La redondance de AETA

9 janvier 2012

Pourquoi l'industrie de la cruauté envers les animaux mérite-t-elle une protection spéciale ?

TAEE est une loi redondante et inutile. Pour commencer, il existe déjà de nombreuses lois fédérales et étatiques qui couvrent les tactiques du Front de libération des animaux. Le franchissement de propriété, le vandalisme, le cambriolage, la menace, le harcèlement, les graffitis, l'entrave à la paix et les incendies criminels sont tous des crimes. Le ALF sait que leurs actions sont illégales, mais ils sont prêts à risquer leur liberté afin de “sauver autant d'animaux que possible et de perturber directement la pratique de la cruauté envers les animaux” à court terme et “de mettre fin à toute souffrance animale en forçant les entreprises exploitant les animaux à cesser leurs activités” à long terme. Les lois existantes qui s'appliquent à tous les citoyens sont suffisantes pour pénaliser leurs actions. Il n'est pas nécessaire de prévoir une loi supplémentaire qui s'appliquerait uniquement à ceux qui agissent au nom des droits des animaux.

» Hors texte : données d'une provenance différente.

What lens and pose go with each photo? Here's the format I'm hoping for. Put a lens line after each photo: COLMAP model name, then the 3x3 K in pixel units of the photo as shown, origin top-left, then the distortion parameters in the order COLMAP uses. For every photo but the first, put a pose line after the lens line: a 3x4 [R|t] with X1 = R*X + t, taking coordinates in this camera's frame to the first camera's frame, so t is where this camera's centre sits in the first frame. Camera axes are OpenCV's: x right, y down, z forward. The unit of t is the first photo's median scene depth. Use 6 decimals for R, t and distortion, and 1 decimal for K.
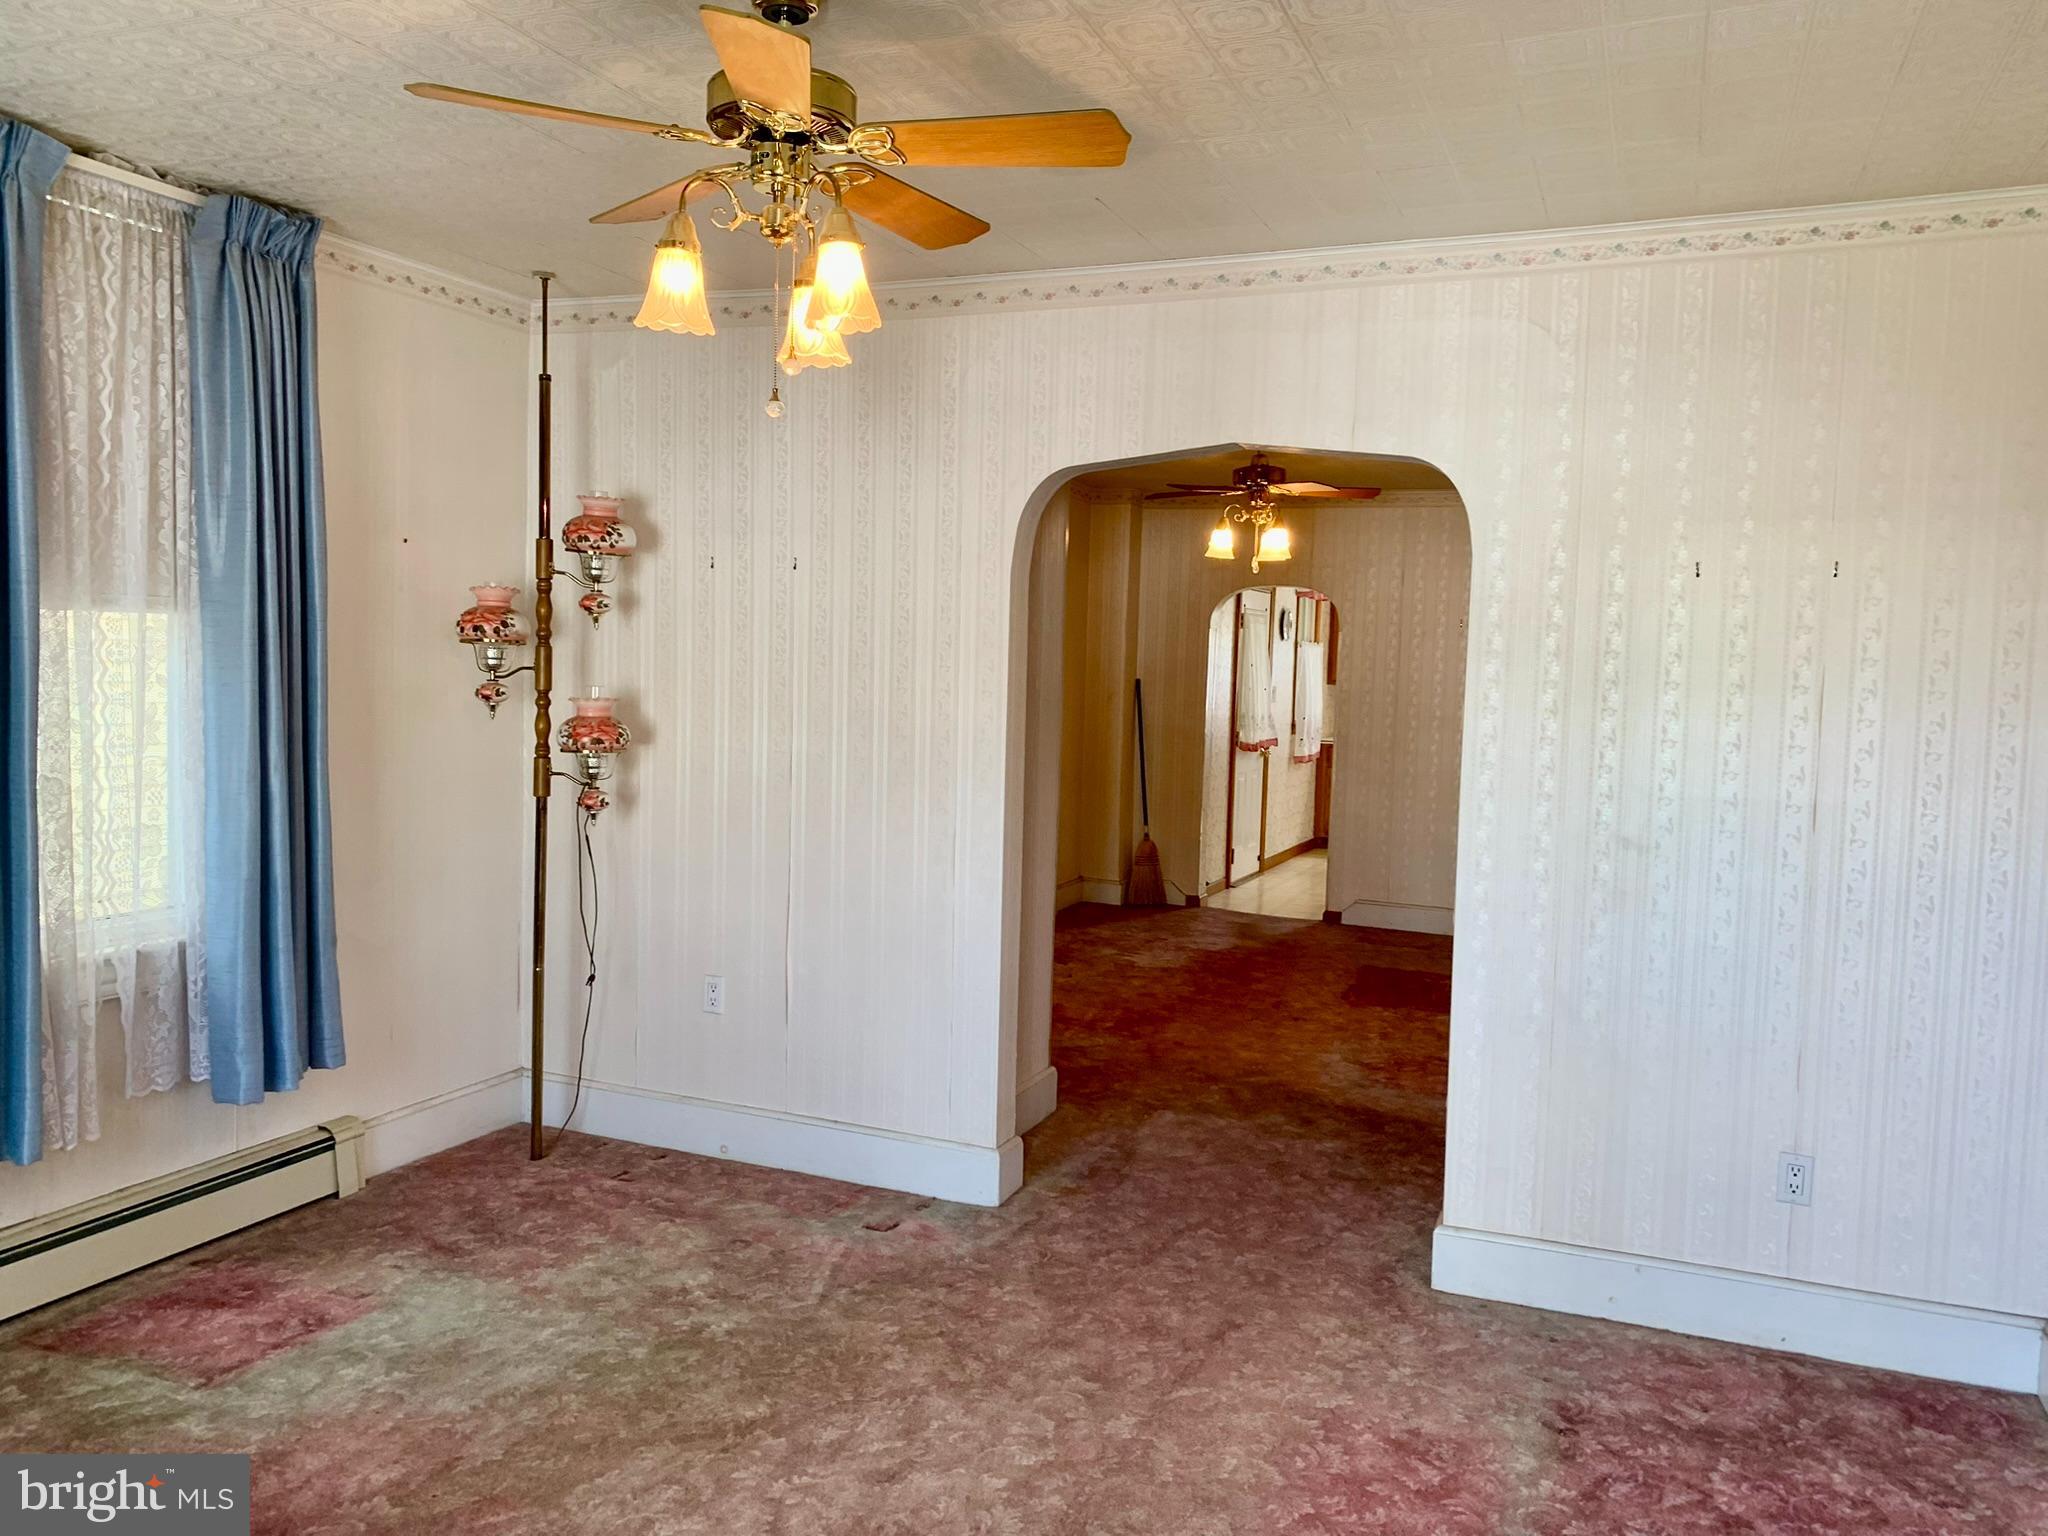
lens RADIAL K [[1572.8, 0, 1011.4], [0, 1572.8, 775.7], [0, 0, 1]] dist [0.022249, -0.020656]
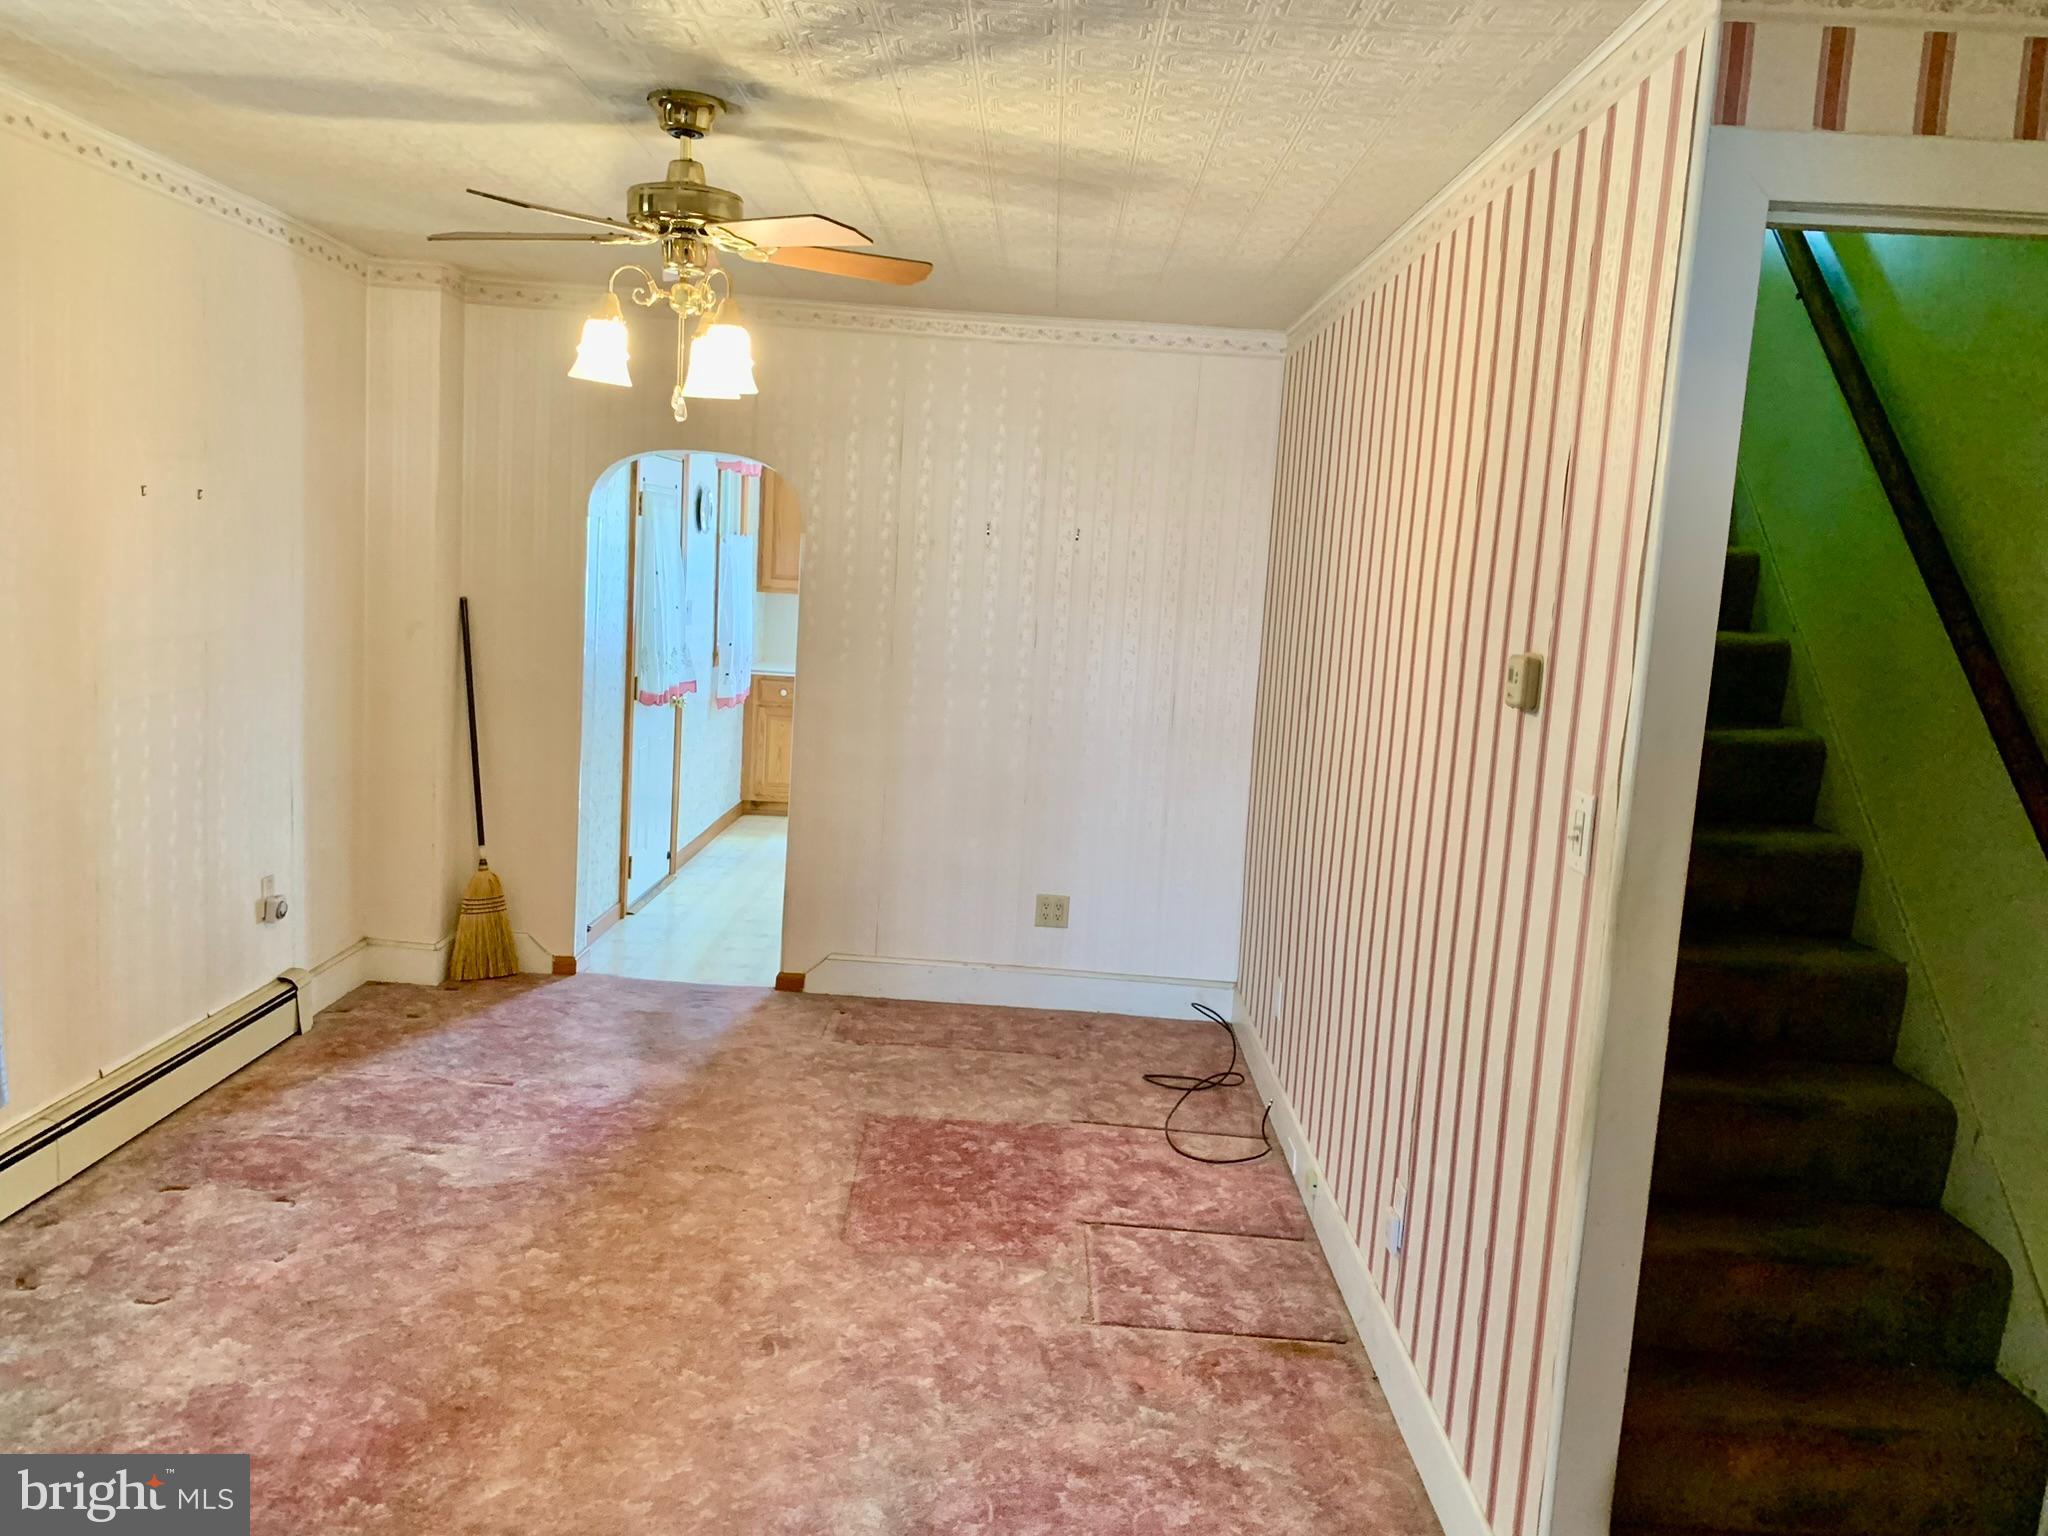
lens RADIAL K [[1572.8, 0, 1025.2], [0, 1572.8, 784.8], [0, 0, 1]] dist [0.022249, -0.020656]
pose [[0.925891, -0.021794, 0.377161, 0.049670], [-0.011541, 0.996237, 0.085899, -0.043916], [-0.377614, -0.083886, 0.922156, 0.360043]]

Malheureusement, en 1992, l'Animal Enterprise Protection Act (AEPA) a été promulguée pour faire exactement cela. Dans l'AEPA, les entreprises utilisant des animaux ont été spécifiquement protégées contre les pertes de profits causées par les militants des droits des animaux. La loi s'appliquait directement aux entreprises utilisant des animaux et a été utilisée par le gouvernement dans trois poursuites fédérales : Justin Samuel, Peter Young et le SHAC 7. Mais les industries d'exploitation animale n'étaient pas satisfaites de l'AEPA, ainsi, afin d'élargir la portée de l'AEPA, l'AETA a été adoptée pour criminaliser en outre les manifestations contre les institutions financières qui font affaire avec les entreprises utilisant des animaux.

Désormais, en vertu de l'AETA, les peines recommandées pour ceux qui agissent au nom des droits des animaux ne correspondent plus à la gravité des infractions. Pour les crimes fédéraux, la peine médiane pour détournement de fonds ou vol qualifié (essentiellement, vol) est de quatre mois. Mais en vertu de l'AETA, un militant des droits des animaux dont l'infraction n'implique ni blessure corporelle menacée ou réelle ni perte de profit peut recevoir une peine d'emprisonnement d'un an, plus que le crime en col blanc de détournement de fonds. S'il y a eu une perte de profit, un militant des droits des animaux peut être condamné à une peine d'emprisonnement pouvant aller jusqu'à 20 ans. Dans le système fédéral, la peine médiane pour homicide involontaire coupable est de trois ans, et pour agression sexuelle, de quatre ans et demi. Il est absurde et insultant qu'une perte de profit puisse entraîner une peine beaucoup plus lourde que pour homicide involontaire coupable et agression sexuelle.

Il est évident que les sanctions prévues par l'AETA sont injustes et excessives et que la loi elle-même est redondante et inutile.